1.2.1 基于空洞卷积的卷积核金字塔结构

为了在具有丰富语义信息和细节信息的特征图上检测不同尺度的目标，采用卷积核金字塔结构，用不同大小的卷积核对特征图进行卷积操作，生成不同大小的预测张量、基于此预测目标所属类别的置信度以及位置信息。不同大小的卷积核对特征图的卷积操作对应于对原图上不同大小的感受野进行卷积操作，从而有利于检测出不同大小的目标。由于大卷积核带来大量的参数，大幅增加模型计算量，因此在卷积核金字塔中采用空洞卷积，以便在增大卷积核感受野的同时不增加参数数量。基于空洞卷积的卷积核金字塔模块如图 2所示，做预测的特征图经过不同卷积核的作用生成预测张量，在每一组输出张量上先做两次卷积操作，再分别预测边界框的类别与位置，见图中浅红色和浅蓝色矩形框所示部分。

资料摘录
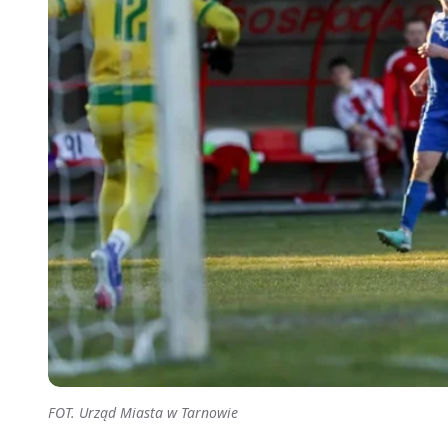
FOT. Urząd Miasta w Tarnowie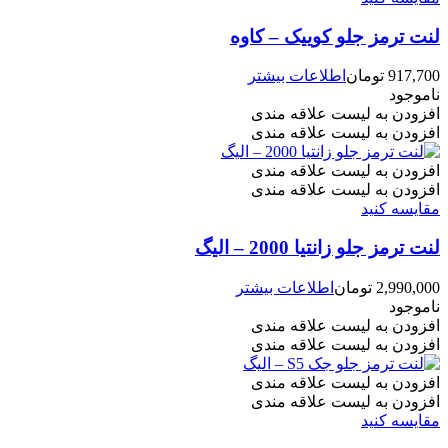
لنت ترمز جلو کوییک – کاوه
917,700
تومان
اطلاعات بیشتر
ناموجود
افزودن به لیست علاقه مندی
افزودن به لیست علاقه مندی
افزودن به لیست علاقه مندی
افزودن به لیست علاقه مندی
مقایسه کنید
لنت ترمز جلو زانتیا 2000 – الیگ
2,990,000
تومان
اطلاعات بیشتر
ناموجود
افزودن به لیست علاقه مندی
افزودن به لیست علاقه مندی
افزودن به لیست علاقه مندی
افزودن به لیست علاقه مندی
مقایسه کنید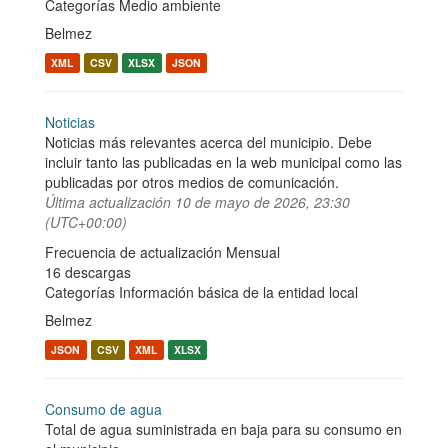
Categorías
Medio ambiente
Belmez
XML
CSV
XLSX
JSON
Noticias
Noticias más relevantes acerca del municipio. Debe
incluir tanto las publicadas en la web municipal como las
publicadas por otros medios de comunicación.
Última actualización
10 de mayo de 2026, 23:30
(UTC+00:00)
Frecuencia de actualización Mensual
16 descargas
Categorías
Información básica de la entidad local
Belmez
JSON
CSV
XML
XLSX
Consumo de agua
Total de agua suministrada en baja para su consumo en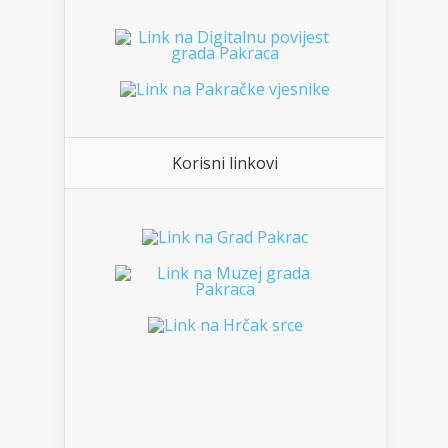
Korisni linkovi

任务 1
用两句话概括这段关于卷积核金字塔的文字。
任务 2
把这段关于卷积核金字塔的文字中从“为了在具有丰富语义信息和细节”开始、到“红色和浅蓝色矩形框所示部分。”结束的部分一字不改地输出。
上面的清单是单独的材料，跟这段文字没有关系。

回答 1
为了检测不同尺度的目标，这种结构用不同大小的卷积核对特征图做卷积，相当于在原图上用不同大小的感受野做卷积，生成不同大小的预测张量，再预测目标的类别置信度和位置。由于大卷积核参数多、计算量大，结构中采用空洞卷积，在增大感受野的同时不增加参数数量，并且在每组输出张量上先做两次卷积，再分别预测边界框的类别和位置。

回答 2
为了在具有丰富语义信息和细节信息的特征图上检测不同尺度的目标，采用卷积核金字塔结构，用不同大小的卷积核对特征图进行卷积操作，生成不同大小的预测张量、基于此预测目标所属类别的置信度以及位置信息。不同大小的卷积核对特征图的卷积操作对应于对原图上不同大小的感受野进行卷积操作，从而有利于检测出不同大小的目标。由于大卷积核带来大量的参数，大幅增加模型计算量，因此在卷积核金字塔中采用空洞卷积，以便在增大卷积核感受野的同时不增加参数数量。基于空洞卷积的卷积核金字塔模块如图 2所示，做预测的特征图经过不同卷积核的作用生成预测张量，在每一组输出张量上先做两次卷积操作，再分别预测边界框的类别与位置，见图中浅红色和浅蓝色矩形框所示部分。